Strache fordert Tezcans Abzug
FPÖ-Obmann Heinz-Christian Strache hat nach den provokanten Äußerungen des türkischen Botschafters Kadri Ecvet Tezcan eine offizielle Entschuldigung der türkischen Regierung gefordert und verlangte dessen Abzug aus Wien. Dieser habe sich als "türkischer Nationalist entpuppt", der eine "verwerfliche und arrogante Geisteshaltung" an den Tag lege.

Van der Bellen: "Erfrischend undiplomatisch"
Der außenpolitische Sprecher der Grünen, Alexander Van der Bellen, zeigt sich überrascht über die heftigen Reaktionen. Tezcan habe "den Finger in erfrischend undiplomatischer Weise auf viele wunde Punkte im Umgang mit türkischen bzw. türkischstämmigen Menschen in Österreich gelegt". Die Reaktion durch Außenminister Michael Spindelegger hält Van der Bellen für überzogen.

Türkische Medien: "Ghettoisierungs-Krise"
Der Wirbel um die kritischen Äußerungen des Botschafters ist am Mittwoch in ersten Meldungen türkischer Internetmedien als "Krise" gewertet worden. Über eine "diplomatische Krise in Österreich" berichtete die Online-Ausgabe der Tageszeitung "Sabah". Beim Nachrichtenportal "Internethaber" war von einer "Ghettoisierungs-Krise" die Rede. Vom türkischen Außenministerium lag bislang keine Stellungnahme zu der Aufregung um Tezcans Äußerungen vor.

Tezcan: "Habe lediglich auf ungerechte Zustände hingewiesen"
Angesichts der heftigen Reaktionen in Österrreich betonte Tezcan am Mittwoch, er habe lediglich auf Fehler bei der Eingliederung von Zuwanderern hinweisen und eine Diskussion anstoßen wollen. Er habe auf "ungerechte und fehlerhafte" Zustände beim Thema Integration hingewiesen, wurde Tezcan am Mittwoch von türkischen Internetmedien zitiert. Zudem habe er konkrete Beispiele für solche Fehler genannt, um in der Öffentlichkeit eine Diskussion auszulösen.

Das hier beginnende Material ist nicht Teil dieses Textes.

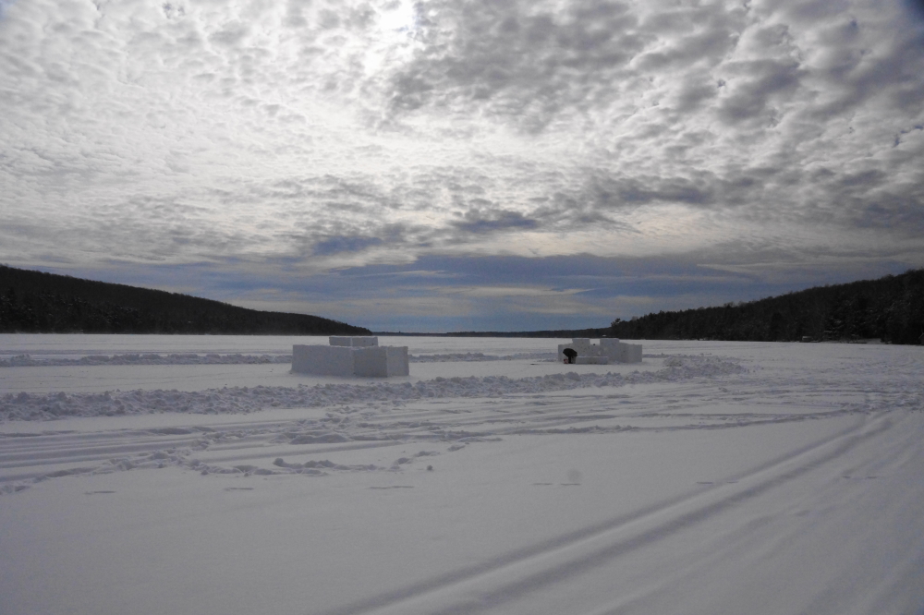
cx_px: 462
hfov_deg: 67.4
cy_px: 308
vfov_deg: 47.9
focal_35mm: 27
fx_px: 693
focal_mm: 18
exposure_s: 1/3200
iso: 1600
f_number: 10
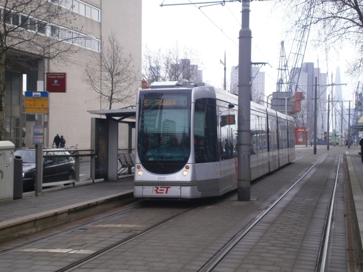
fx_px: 619
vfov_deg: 24.8
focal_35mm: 59
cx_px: 182
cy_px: 136
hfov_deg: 32.7
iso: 100
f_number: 5.9
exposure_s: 1/200
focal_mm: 10.3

Langjähriger Karrierediplomat
Der 61-jährige Kadri Ecvet Tezcan steht seit fast vier Jahrzehnten im Dienst des türkischen Außenamts. Er war türkischer Generalkonsul in Hamburg, diente in Budapest und war türkischer Botschafter in Aserbaidschan und in Polen. Seit dem vergangenen Jahr vertritt er die Türkei in Österreich. Seine jüngsten Äußerungen lassen den Diplomaten in neuem Licht erscheinen, denn mit aufsehenerregenden Äußerungen war Tezcan bisher nicht aufgefallen. Mit Blick auf Probleme des Zusammenlebens von Europäern und muslimischen Zuwanderern hatte er zuletzt zu mehr Toleranz und Gelassenheit aufgerufen.

Gebetsschnur für Strache
Anfang des Jahres schenkte Tezcan FPÖ-Chef Strache eine Gebetsschnur, nachdem dieser seinen Respekt "gerade vor der türkischen Kultur" bezeugt hatte und betonte, dass es mit Ausnahme der dritten Generation kaum Integrationsprobleme gebe. Gegenüber türkischen Medien dankte der Botschafter dem FPÖ-Chef, der "für unsere heilige Religion und für die Türken in der Welt einen großen Respekt verspürt".